Sharrer worked downtown, near Manhattan’s Union Square, but shared with her Harlem peers a desire to celebrate “ordinary people.” “It is these distinguished-undistinguished players,” she said, “that moved and interested me.” Sharrer depicts American families presenting and reacting to well-known paintings, including Grant Wood’s iconic American Gothic (1930) and Pablo Picasso’s Girl before a Mirror (1932). In different ways, most of the artists she chose to represent here—including the French realist Jean-François Millet and the Mexican muralist Diego Rivera—were known for their sympathetic portrayals of working people.

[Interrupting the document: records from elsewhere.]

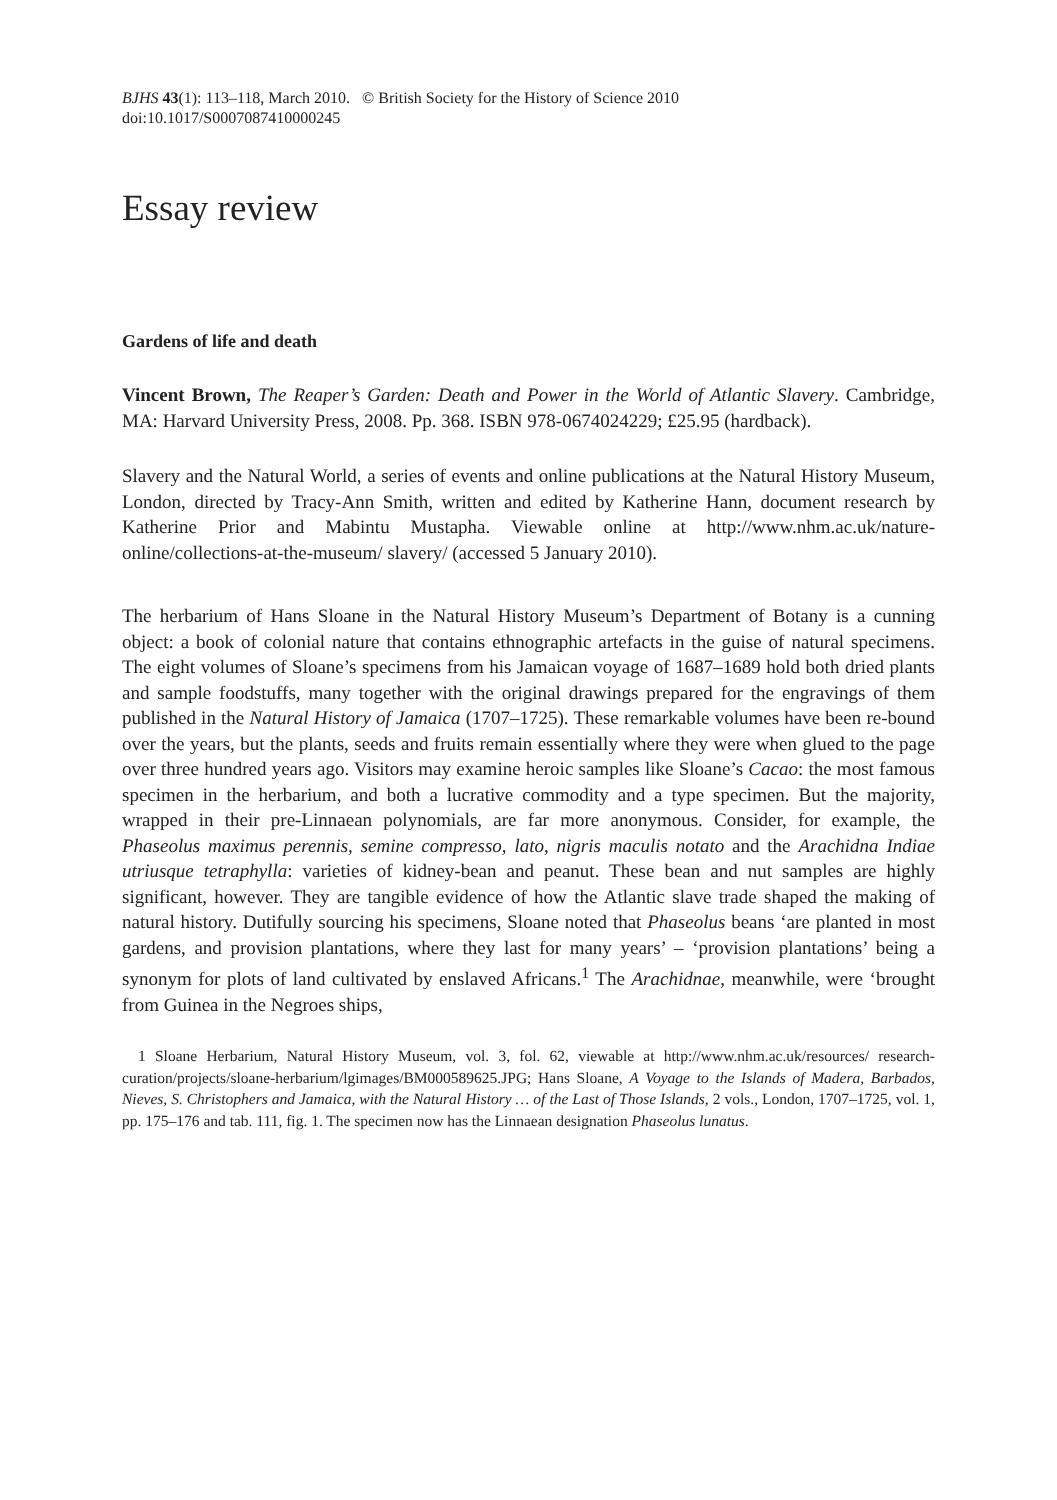BJHS 43(1): 113–118, March 2010. © British Society for the History of Science 2010
doi:10.1017/S0007087410000245
Essay review
Gardens of life and death
Vincent Brown, The Reaper’s Garden: Death and Power in the World of Atlantic Slavery. Cambridge, MA: Harvard University Press, 2008. Pp. 368. ISBN 978-0674024229; £25.95 (hardback).
Slavery and the Natural World, a series of events and online publications at the Natural History Museum, London, directed by Tracy-Ann Smith, written and edited by Katherine Hann, document research by Katherine Prior and Mabintu Mustapha. Viewable online at http://www.nhm.ac.uk/nature-online/collections-at-the-museum/ slavery/ (accessed 5 January 2010).
The herbarium of Hans Sloane in the Natural History Museum’s Department of Botany is a cunning object: a book of colonial nature that contains ethnographic artefacts in the guise of natural specimens. The eight volumes of Sloane’s specimens from his Jamaican voyage of 1687–1689 hold both dried plants and sample foodstuffs, many together with the original drawings prepared for the engravings of them published in the Natural History of Jamaica (1707–1725). These remarkable volumes have been re-bound over the years, but the plants, seeds and fruits remain essentially where they were when glued to the page over three hundred years ago. Visitors may examine heroic samples like Sloane’s Cacao: the most famous specimen in the herbarium, and both a lucrative commodity and a type specimen. But the majority, wrapped in their pre-Linnaean polynomials, are far more anonymous. Consider, for example, the Phaseolus maximus perennis, semine compresso, lato, nigris maculis notato and the Arachidna Indiae utriusque tetraphylla: varieties of kidney-bean and peanut. These bean and nut samples are highly significant, however. They are tangible evidence of how the Atlantic slave trade shaped the making of natural history. Dutifully sourcing his specimens, Sloane noted that Phaseolus beans ‘are planted in most gardens, and provision plantations, where they last for many years’ – ‘provision plantations’ being a synonym for plots of land cultivated by enslaved Africans.<sup>1</sup> The Arachidnae, meanwhile, were ‘brought from Guinea in the Negroes ships,
1 Sloane Herbarium, Natural History Museum, vol. 3, fol. 62, viewable at http://www.nhm.ac.uk/resources/ research-curation/projects/sloane-herbarium/lgimages/BM000589625.JPG; Hans Sloane, A Voyage to the Islands of Madera, Barbados, Nieves, S. Christophers and Jamaica, with the Natural History … of the Last of Those Islands, 2 vols., London, 1707–1725, vol. 1, pp. 175–176 and tab. 111, fig. 1. The specimen now has the Linnaean designation Phaseolus lunatus.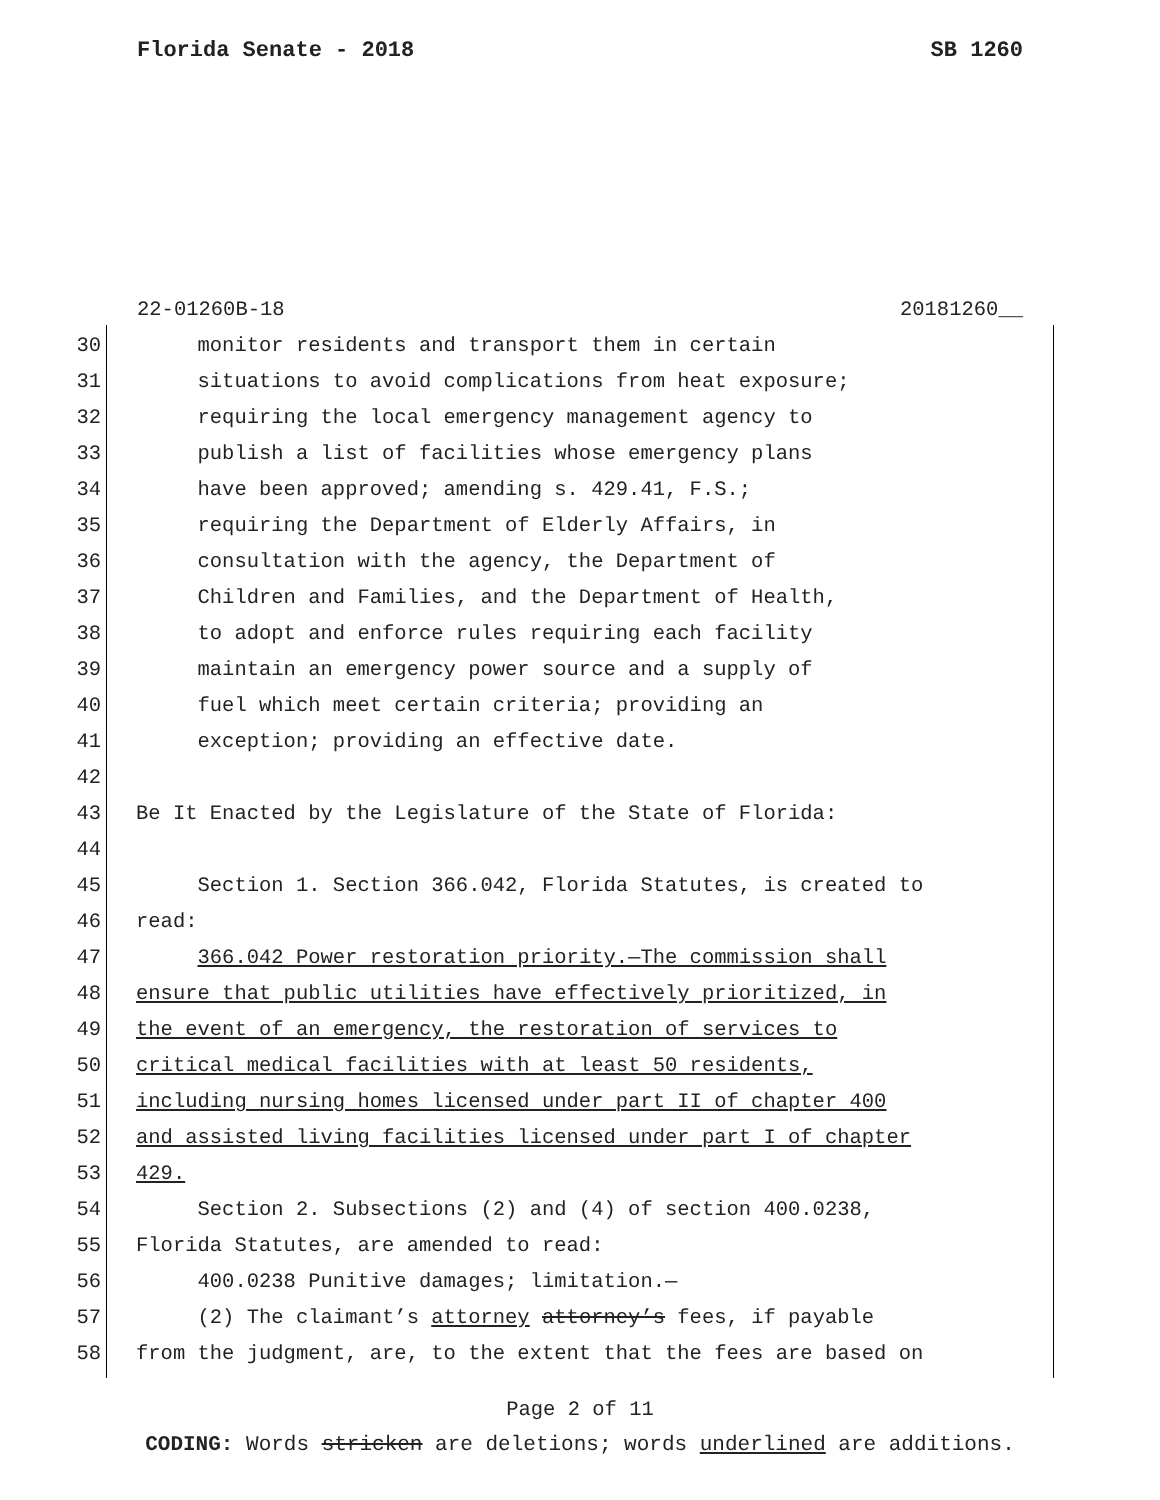Florida Senate - 2018 SB 1260
22-01260B-18 20181260__
30 monitor residents and transport them in certain
31 situations to avoid complications from heat exposure;
32 requiring the local emergency management agency to
33 publish a list of facilities whose emergency plans
34 have been approved; amending s. 429.41, F.S.;
35 requiring the Department of Elderly Affairs, in
36 consultation with the agency, the Department of
37 Children and Families, and the Department of Health,
38 to adopt and enforce rules requiring each facility
39 maintain an emergency power source and a supply of
40 fuel which meet certain criteria; providing an
41 exception; providing an effective date.
42
43 Be It Enacted by the Legislature of the State of Florida:
44
45 Section 1. Section 366.042, Florida Statutes, is created to
46 read:
47 366.042 Power restoration priority.—The commission shall
48 ensure that public utilities have effectively prioritized, in
49 the event of an emergency, the restoration of services to
50 critical medical facilities with at least 50 residents,
51 including nursing homes licensed under part II of chapter 400
52 and assisted living facilities licensed under part I of chapter
53 429.
54 Section 2. Subsections (2) and (4) of section 400.0238,
55 Florida Statutes, are amended to read:
56 400.0238 Punitive damages; limitation.—
57 (2) The claimant’s attorney attorney’s fees, if payable
58 from the judgment, are, to the extent that the fees are based on
Page 2 of 11
CODING: Words stricken are deletions; words underlined are additions.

"Collection 1940s—1970s", 2019
Gallery label from 2010.
A salute to American workers, this painting shows ordinary families presenting and reacting to well-known paintings including Grant Wood’s iconic American Gothic (1930) and Pablo Picasso's Girl Before the Mirror (1932). In different ways, most of the artists Sharrer chose here, including the French realist Jean-François Millet and the Mexican muralist Diego Rivera, attempted to honor the dignity of working people.
Sharrer made Workers and Paintings for a mural competition sponsored by the Springfield Art Museum, in Massachusetts. The work won an honorable mention and was included in MoMA's landmark 1946 exhibition Fourteen Americans. The ten studies were based on photographs that Sharrer adapted for the painting, a method typical of her process. Many decades later, the poet John Ashbery praised her paintings, describing their meticulous style as "a collaboration between Norman Rockwell and the brothers van Eyck."